**提示文**.
━━━━

財産分与
離婚で不動産を分与するときのポイント|家やマンションの財産分与をわかりやすく解説
2024.10.04
離婚する際には、家を含めた財産を夫婦で分け合う必要があります。
しかし、金銭的な事情や子育ての都合などで、財産分与をしたあとも引き続き家に住み続けたいと考えている方は多いのではないでしょうか。
そこで本記事では、財産分与で家を手放すことなく住み続ける方法を解説します。
家を財産分与する際の流れや注意点なども解説するので、離婚後の不安を少しでも解消したい方はぜひ最後までチェックしてみてください。
財産分与をしても、家に住み続けることは可能です。
家を財産分与する場合の選択肢は大きく分けて、家を売却して現金を分けるか、どちらか一方が家に住み続けるかのいずれかです。
つまり、両者の合意があればあえて家を手放す必要はなく、ご自身が住み続けることも選択できます。
ただし、一方が家に住み続けるためには、相応の費用負担や煩雑な手続きが生じる点に注意してください。
財産分与で家を手放さずに住み続ける方法としては、以下の4つが挙げられます。
それぞれに異なるメリット・デメリットがあるので、ご自身の状況にあわせて適切に選択することが大切です。
他方に金銭を支払えば、財産分与で家を手放さずに住み続けることができます(代償分割)。
たとえば、2,000万円の価値がある家に住み続けるのであれば、家を出ていく相手に1,000万円を支払うのが一般的な考え方といえるでしょう。
金銭の支払いで済ませる方法は、相手方と公平に財産分与できる点がメリットです。
また、名義変更などの手続きを確実に済ませておけば、相手方が家に関与することはなくなるので、のちのちトラブルになる可能性も低いといえます。
ただし、家の価値が高い場合、住み続ける側に大きな金銭的負担が生じる点には注意が必要です。

━━━━

**練習問題**.
[1] 財産分与の文章から、「家を財産分与する場合の選択肢」で始まり「的な考え方といえるでしょう。」で終わる箇所をそのまま写してください。
[2] 財産分与の文章の最後の文を引き継ぎ、その続きを書いてください。

**提示資料**.
━━━━

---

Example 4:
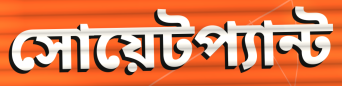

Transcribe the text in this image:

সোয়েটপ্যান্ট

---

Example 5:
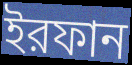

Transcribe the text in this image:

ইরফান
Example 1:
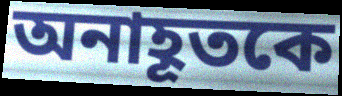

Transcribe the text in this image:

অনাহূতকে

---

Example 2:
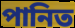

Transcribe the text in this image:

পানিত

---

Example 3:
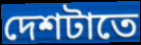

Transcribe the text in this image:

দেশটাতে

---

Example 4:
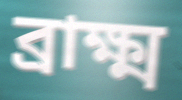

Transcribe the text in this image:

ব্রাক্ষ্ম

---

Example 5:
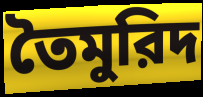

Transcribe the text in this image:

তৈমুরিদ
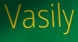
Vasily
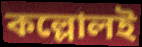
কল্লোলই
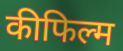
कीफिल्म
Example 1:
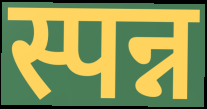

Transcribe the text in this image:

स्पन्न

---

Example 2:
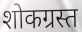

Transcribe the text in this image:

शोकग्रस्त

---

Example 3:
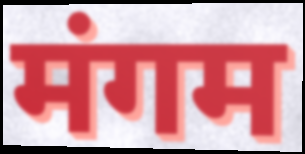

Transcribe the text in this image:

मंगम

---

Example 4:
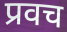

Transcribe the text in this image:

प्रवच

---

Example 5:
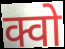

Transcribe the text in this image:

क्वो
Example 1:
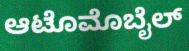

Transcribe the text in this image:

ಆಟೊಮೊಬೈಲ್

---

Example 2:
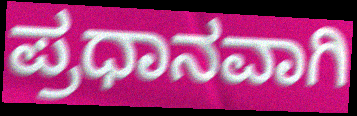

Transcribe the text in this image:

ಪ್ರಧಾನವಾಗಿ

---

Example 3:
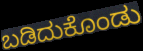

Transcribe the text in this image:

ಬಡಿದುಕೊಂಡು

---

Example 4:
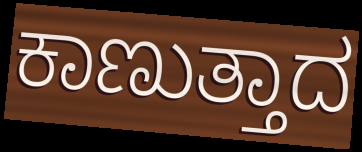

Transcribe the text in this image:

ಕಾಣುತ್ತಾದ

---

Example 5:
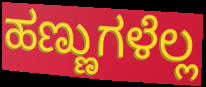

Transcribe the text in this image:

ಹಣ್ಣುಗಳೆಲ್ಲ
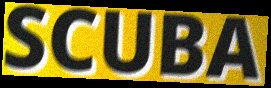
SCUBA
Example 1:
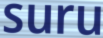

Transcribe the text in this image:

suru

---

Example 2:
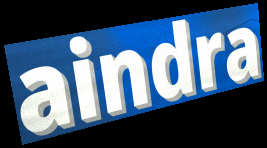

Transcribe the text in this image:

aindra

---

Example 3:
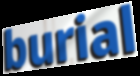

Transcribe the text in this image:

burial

━━━━

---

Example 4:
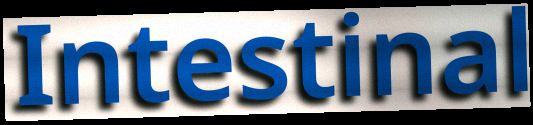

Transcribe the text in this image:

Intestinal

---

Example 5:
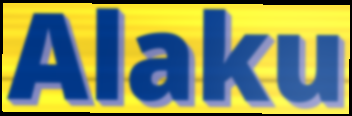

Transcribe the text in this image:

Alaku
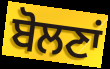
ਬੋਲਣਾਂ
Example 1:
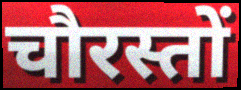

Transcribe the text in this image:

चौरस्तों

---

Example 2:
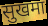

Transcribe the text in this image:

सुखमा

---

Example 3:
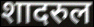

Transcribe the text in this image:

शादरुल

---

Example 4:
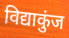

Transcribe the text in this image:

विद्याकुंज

━━━━

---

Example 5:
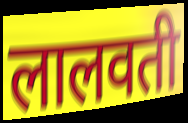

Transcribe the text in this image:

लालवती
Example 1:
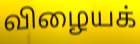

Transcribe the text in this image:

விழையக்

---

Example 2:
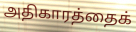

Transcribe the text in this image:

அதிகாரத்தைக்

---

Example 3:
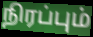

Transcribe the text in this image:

━━━━

**想定解答**.
[1]
家を財産分与する場合の選択肢は大きく分けて、家を売却して現金を分けるか、どちらか一方が家に住み続けるかのいずれかです。
つまり、両者の合意があればあえて家を手放す必要はなく、ご自身が住み続けることも選択できます。
ただし、一方が家に住み続けるためには、相応の費用負担や煩雑な手続きが生じる点に注意してください。
財産分与で家を手放さずに住み続ける方法としては、以下の4つが挙げられます。
それぞれに異なるメリット・デメリットがあるので、ご自身の状況にあわせて適切に選択することが大切です。
他方に金銭を支払えば、財産分与で家を手放さずに住み続けることができます(代償分割)。
たとえば、2,000万円の価値がある家に住み続けるのであれば、家を出ていく相手に1,000万円を支払うのが一般的な考え方といえるでしょう。

[2]
一括での支払いが難しいときは、相手方の了承を得たうえで分割払いにすることも検討してみてください。
また、ほかの財産を引き渡すことを条件として、自身が家を所有する方法もあります。
たとえば、家の価値に相当するように、自動車や家具などをまとめて引き渡すケースなどが考えられるでしょう。
ほかの財産で補えない場合は、現金を上乗せして対価を提供することもあります。
住宅を共有名義にして、そのまま住み続けるのもひとつの方法です(共有分割)。
金銭的な負担を回避しつつ、家を所有できることは大きなメリットといえるでしょう。
ただし、離婚後も家の取り扱いに関して連絡を取り合うことになるため、相手方との関係を断ち切れない点はデメリットに感じられるかもしれません。
また、将来的にどちらか一方が売却を考えたときにも、相手方の合意が必要なので、意見が合わない場合はトラブルに発展する可能性があります。
相手方が家の名義人になっている場合、賃料を支払うことで住み続けられる場合があります。
一度に多額の資金を用意する必要がなく、名義を共有するリスクも回避することが可能です。
ただし、相手方が家の名義人である以上、住み続けたい意志があるにもかかわらず退去を求められる可能性もゼロではありません。
また、家賃を支払い続ける限り、相手方とは定期的に連絡を取り合う必要があります。
そのため、二人の関係が悪化して離婚に至っている場合は実現が難しく、仮に両者が合意したとしても、しばらく関係性が続いてしまうことは理解しておかなければなりません。
財産分与したあとも家に住み続けたいのであれば、リースバックを使うのも選択肢のひとつです。
リースバックとは、売却した家を賃貸物件として借りられるサービスのことを指します。
売却時にまとまったお金が手に入るうえ、同じ場所に住み続けられる点が大きなメリットといえるでしょう。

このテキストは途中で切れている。